Long-haul flights currently account for over 50% of all aviation CO2 emissions, in the EU and UK, making up only 10% of flights. And despite game-changing technologies, Eurocontrol warns that long-haul flights are still far from decarbonisation.
1. Priority and challenge
While the aviation industry is considering plenty of technological alternatives to counter their environmental footprint, a recent report by Eurocontrol admits that long-haul flights will remain the greatest source of CO2 from aviation. Currently, the only alternative to kerosene is the uptake of sustainable aviation fuels (SAF) yet a massive scale-up is necessary.
Eurocontrol’s report notes that long-haul flights, operating more than 3,000 km or roughly the distance between London and Istanbul, accounted for 9% of UK and EU departures in 2019 but 54% of aviation CO2 emissions — a figure forecast to account for more than 60% by 2050.
High energy density is essential for aviation, especially for long-haul flights. Fuel makes up a significant portion of the weight in certain transport modes. For example, in the Saturn V (3,000 tonnes) and SpaceX Starship (5,000 tonnes) rockets, fuel accounts for more than 93% of the total weight, compared to around 3% in an average passenger car.
2. ”Long way” from decarbonisation
The study, entitled “The challenge of long-haul flight decarbonization”, considers potential alternatives to traditional jet fuel or SAF, including battery, fuel cell, hydrogen, methane, ammonia and solar energy, and what each would involve in powering an aircraft flight from Paris to Singapore.
“Unfortunately, [we are] a long way from being able to use any of these technologies before several decades for any large-size aeroplane,” concludes the report, noting that it will take “several decades” before any of these technologies could be adapted to power a widebody flying long-distance.

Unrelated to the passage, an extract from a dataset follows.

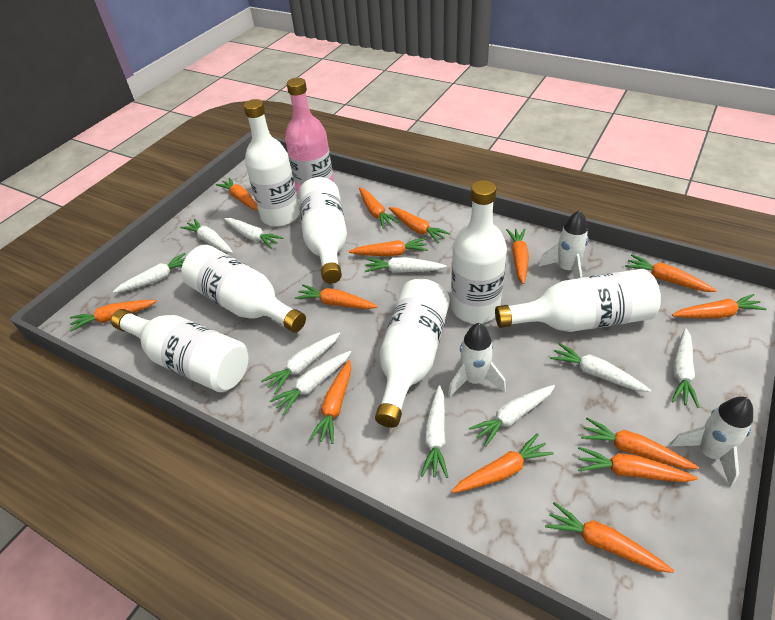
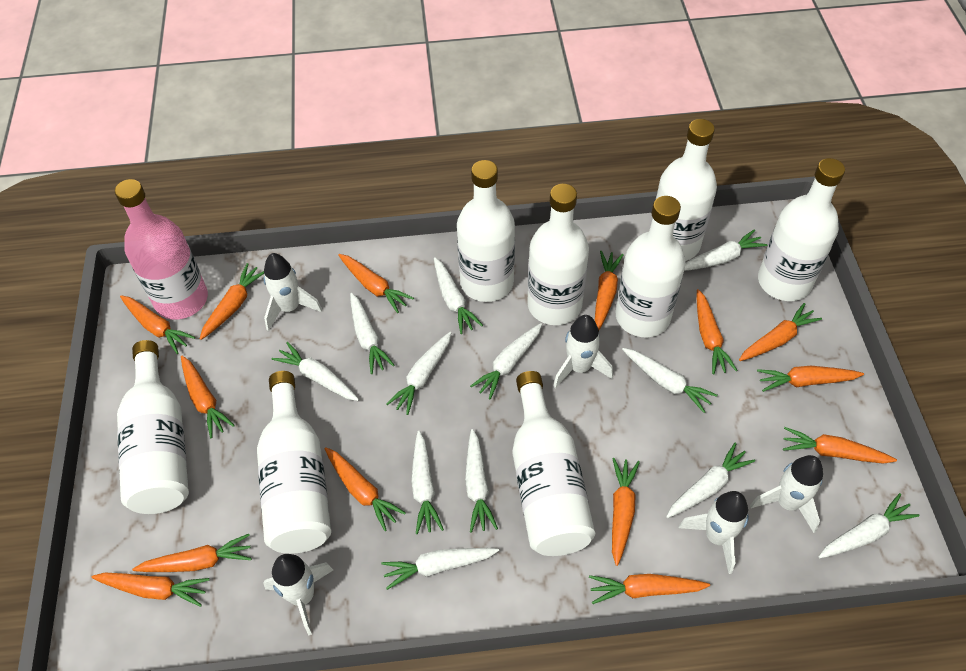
white bottle: [111,309,248,392] [181,245,306,333] [243,99,300,227] [298,177,347,283] [375,279,450,428] [451,180,507,324] [495,269,661,332] = 7 -> [117,340,189,514] [257,371,331,554] [457,160,515,302] [513,371,595,556] [527,184,589,325] [616,196,686,337] [651,119,717,261] [758,158,845,301] = 8
white carrot: [113,253,186,293] [180,218,233,253] [224,218,283,249] [261,333,340,394] [270,351,351,415] [365,257,446,273] [421,385,448,478] [469,385,555,447] [550,343,651,392] [672,329,699,408] = 10 -> [271,342,359,401] [350,293,395,374] [381,548,499,590] [386,332,451,415] [411,431,444,534] [434,257,483,334] [465,429,498,533] [470,323,542,399] [622,348,718,413] [666,442,755,518] [684,229,767,271] [819,493,920,558] = 12
white rocket: [448,323,506,397] [538,210,588,279] [670,396,753,487] = 3 -> [264,253,322,331] [264,554,333,635] [553,315,613,388] [679,491,749,574] [750,455,823,533] = 5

Faced with technical limitations, Eurocontrol said it’s vital to make real progress on existing alternatives, namely by massively increasing SAF supply and usage and moving forward with fleet renewal.
3. Alternative technologies
Electric battery-powered aircraft could work efficiently, Eurocontrol says, but only if there is a revolution in battery efficiencies, requiring them to nearly triple in energy density, every decade for the next three decades, to reach the required 5,000Wh/kg energy density.
Another possibility would be fuel cells or liquid hydrogen powered combustion aircraft. However, for that to happen, a set of huge challenges would need to be met in terms of safety, production, distribution, volume, cryogenic tank and global warming effect. Also, today it’s nearly impossible to find extremely powerful fuel cells and electric engines fit for a long-haul aircraft.
The study also assesses liquid methane as a possible thruster for aircraft take-off but it notes that both together with ammonia (LH3) pose additional loss risks. Finally, a solar-powered widebody is considered as an impossibility whatsoever.
“Advances in solving many of the technological challenges outlined in this paper will happen, but significant progress is not expected to take place for decades at the earliest,” concludes the report.